March 21, 2021
Before attempting to answer the question in the title of this post, let me state my opinion about strength.
I believe there are at least three kinds of strength. (1) physical strength, (2) mental strength, and (3) spiritual strength.
In a book I am still writing about health, I also use those three criteria to determine how healthy one is. Still, my opinion, but I think as we evaluate our health, we must realize that health and strength are close synonyms.
I state in my forthcoming book AND this post that our health/ strength is likened to the three-legged stool. The stool must utilize all three legs to function properly.
But in today’s post, I specifically write about our physical strength. We need to be as strong as possible physically so that we can do better at accomplishing God’s goals and plan for our life.
I find by reading and studying the Bible, in particular, that our strength comes from God. Some people are born with more strength and stamina than others. And I discover, too, that there is much one can do to increase their strength. All sorts of exercise are usually good at improving our strength.
But how and why do we have the strength, to begin with? I want to answer a part of that riddle by sharing a few stories that come from the Bible.
Both of these stories come from the Book of Judges. The time of Israel being ruled by judges came before the Israelites demanded that God give them a king to rule over them as the nations round about them did.
The first story is about Gideon (Judges 6-8). Gideon would in his lifetime be a military leader, a judge, and a prophet. He was one of the great leaders of Israel. One day God called Gideon to lead a military campaign against the Midianites, sworn enemies against Israel. When God called Gideon and told him what he wanted him to do, Gideon said something like, “Who, me, I’m just a nobody. I’ve never accomplished much in my life.” But God said, “Gideon, you are a mighty man of valor.”
Isn’t it amazing how God sees the potential when we don’t recognize it ourselves?
Gideon felt that if he was to be successful at defeating the Midianites, he would have to use all the armies of Israel combined. But God said, “No, just use 300 men.” Gideon, in himself, thought that by just using 300 men, his mission would be impossible. But Gideon believed God and devised a strange way in which Israel defeated a much larger Midianite army. To accomplish the victory, Gideon and his men had to be strong in strength, faith, and obedience.
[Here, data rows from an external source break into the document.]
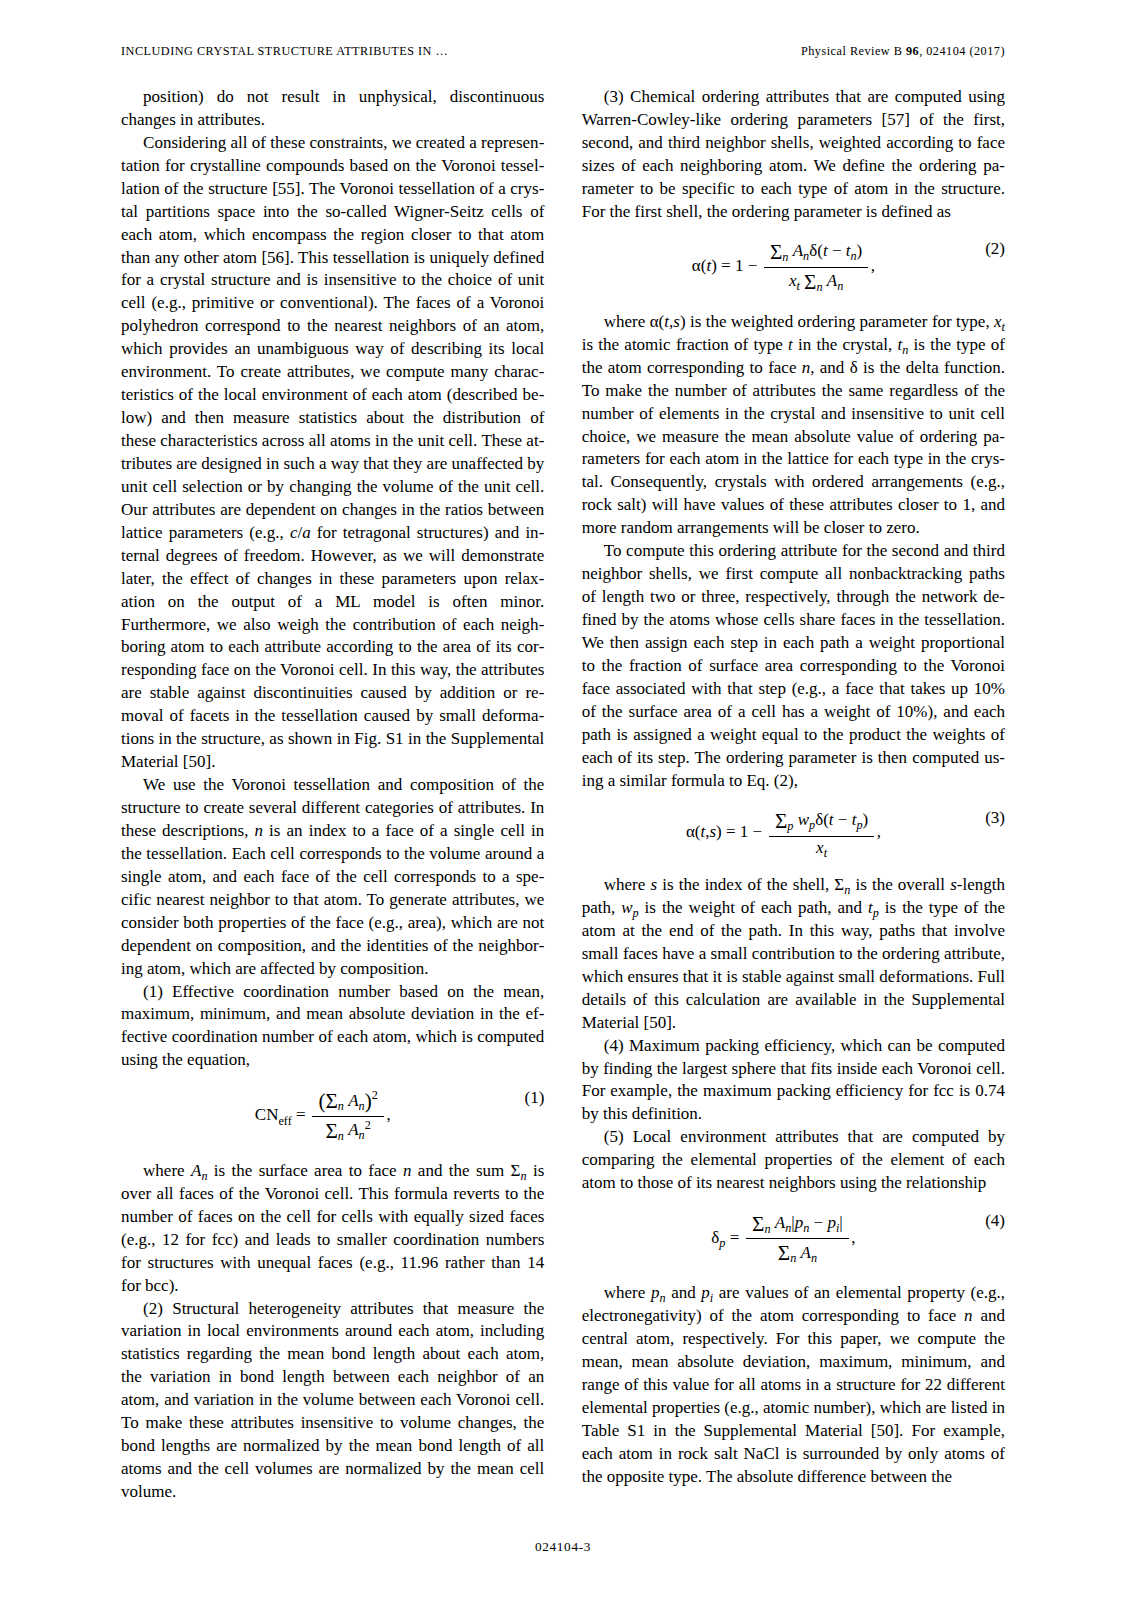Including crystal structure attributes in …
Physical Review B 96, 024104 (2017)
position) do not result in unphysical, discontinuous changes in attributes.
Considering all of these constraints, we created a representation for crystalline compounds based on the Voronoi tessellation of the structure [55]. The Voronoi tessellation of a crystal partitions space into the so-called Wigner-Seitz cells of each atom, which encompass the region closer to that atom than any other atom [56]. This tessellation is uniquely defined for a crystal structure and is insensitive to the choice of unit cell (e.g., primitive or conventional). The faces of a Voronoi polyhedron correspond to the nearest neighbors of an atom, which provides an unambiguous way of describing its local environment. To create attributes, we compute many characteristics of the local environment of each atom (described below) and then measure statistics about the distribution of these characteristics across all atoms in the unit cell. These attributes are designed in such a way that they are unaffected by unit cell selection or by changing the volume of the unit cell. Our attributes are dependent on changes in the ratios between lattice parameters (e.g., c/a for tetragonal structures) and internal degrees of freedom. However, as we will demonstrate later, the effect of changes in these parameters upon relaxation on the output of a ML model is often minor. Furthermore, we also weigh the contribution of each neighboring atom to each attribute according to the area of its corresponding face on the Voronoi cell. In this way, the attributes are stable against discontinuities caused by addition or removal of facets in the tessellation caused by small deformations in the structure, as shown in Fig. S1 in the Supplemental Material [50].
We use the Voronoi tessellation and composition of the structure to create several different categories of attributes. In these descriptions, n is an index to a face of a single cell in the tessellation. Each cell corresponds to the volume around a single atom, and each face of the cell corresponds to a specific nearest neighbor to that atom. To generate attributes, we consider both properties of the face (e.g., area), which are not dependent on composition, and the identities of the neighboring atom, which are affected by composition.
(1) Effective coordination number based on the mean, maximum, minimum, and mean absolute deviation in the effective coordination number of each atom, which is computed using the equation,
CNeff = (Σn An)2 Σn An2 , (1)
where An is the surface area to face n and the sum Σn is over all faces of the Voronoi cell. This formula reverts to the number of faces on the cell for cells with equally sized faces (e.g., 12 for fcc) and leads to smaller coordination numbers for structures with unequal faces (e.g., 11.96 rather than 14 for bcc).
(2) Structural heterogeneity attributes that measure the variation in local environments around each atom, including statistics regarding the mean bond length about each atom, the variation in bond length between each neighbor of an atom, and variation in the volume between each Voronoi cell. To make these attributes insensitive to volume changes, the bond lengths are normalized by the mean bond length of all atoms and the cell volumes are normalized by the mean cell volume.
(3) Chemical ordering attributes that are computed using Warren-Cowley-like ordering parameters [57] of the first, second, and third neighbor shells, weighted according to face sizes of each neighboring atom. We define the ordering parameter to be specific to each type of atom in the structure. For the first shell, the ordering parameter is defined as
α(t) = 1 − Σn Anδ(t − tn) xt Σn An , (2)
where α(t,s) is the weighted ordering parameter for type, xt is the atomic fraction of type t in the crystal, tn is the type of the atom corresponding to face n, and δ is the delta function. To make the number of attributes the same regardless of the number of elements in the crystal and insensitive to unit cell choice, we measure the mean absolute value of ordering parameters for each atom in the lattice for each type in the crystal. Consequently, crystals with ordered arrangements (e.g., rock salt) will have values of these attributes closer to 1, and more random arrangements will be closer to zero.
To compute this ordering attribute for the second and third neighbor shells, we first compute all nonbacktracking paths of length two or three, respectively, through the network defined by the atoms whose cells share faces in the tessellation. We then assign each step in each path a weight proportional to the fraction of surface area corresponding to the Voronoi face associated with that step (e.g., a face that takes up 10% of the surface area of a cell has a weight of 10%), and each path is assigned a weight equal to the product the weights of each of its step. The ordering parameter is then computed using a similar formula to Eq. (2),
α(t,s) = 1 − Σp wpδ(t − tp) xt , (3)
where s is the index of the shell, Σn is the overall s-length path, wp is the weight of each path, and tp is the type of the atom at the end of the path. In this way, paths that involve small faces have a small contribution to the ordering attribute, which ensures that it is stable against small deformations. Full details of this calculation are available in the Supplemental Material [50].
(4) Maximum packing efficiency, which can be computed by finding the largest sphere that fits inside each Voronoi cell. For example, the maximum packing efficiency for fcc is 0.74 by this definition.
(5) Local environment attributes that are computed by comparing the elemental properties of the element of each atom to those of its nearest neighbors using the relationship
δp = Σn An|pn − pi| Σn An , (4)
where pn and pi are values of an elemental property (e.g., electronegativity) of the atom corresponding to face n and central atom, respectively. For this paper, we compute the mean, mean absolute deviation, maximum, minimum, and range of this value for all atoms in a structure for 22 different elemental properties (e.g., atomic number), which are listed in Table S1 in the Supplemental Material [50]. For example, each atom in rock salt NaCl is surrounded by only atoms of the opposite type. The absolute difference between the
024104-3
What can we learn from Gideon?
The second story about strength is about Samson (Judges 13-16). When I was a young child, my Grandmother Pansy Plumley, gave me a Bible storybook for Christmas one year. The book contained many of the classic pictures of Bible history. One of my favorite pictures was of Samson when he fought and killed a lion singlehandedly. The caption under the picture contained the location in my Bible where I could look up the scripture and learn all about Samson.
Samson would make the likes of Tarzan, Atlas, and other contemporary strong men of my youth look like little school children. As I became older, I learned that Samson was a great warrior for Israel and that he was also a judge. Samson took and kept a Nazarite vow he made to God. One of the outward signs of being a Nazarite was that the person making the vow would not cut their hair. They let it grow long. Far too many people who do not put in the study time to learn about the Nazarite vow simply think Samson’s strength was in his long hair.
That is a very false assumption.
Samson, being a warrior for Israel against the Philistines, often was called upon to do superhuman feats of strength. The Bible says that Samson would pray for strength and that the Holy Ghost would come upon him and he was able to perform the many things we read about in his life. Eventually, the Philistines hired a beautiful lady named Delilah, to seduce Samson and find out the secret of his strength.
While she was trying to find out that answer, Samson told her his strength came from his long hair. That was not the whole story as I wrote earlier, but Delilah had Samson sleeping on her lap when the Philistines slipped upon him and cut off his long hair. This time when Delilah yelled out, “Samson, the Philistines are upon you.”He was not able to fight them off as he had so easily done in the past. NOT because his hair had been shorn, but because he forgot God and the Nazarite vow he had made long ago.
It seems like this story is warning all that if we turn away from God, neither does He have to keep His commitment to us.
Samson was soon blinded and made to push a huge millstone around in circles grinding out the grain. Fortunately, while Samson was being made fun of he reconnected with God and became a Nazarite in soul and spirit. When a great victory party celebrating Samson’s captivity was being held in a great temple with many thousands of people present, Samson found his way to the main pillars supporting the temple and pushed them over. The temple fell in killing more of God’s enemy than Samson had been able to kill in his whole life.
It takes more strength to become a martyr for God than it does to live.
I wish everyone would read Foxes Book of Martyrs. How easy we have it today. But even in peaceful times with little persecution toward God’s people, it takes strength from God to be able to fully achieve what God has ahead for each of us to achieve.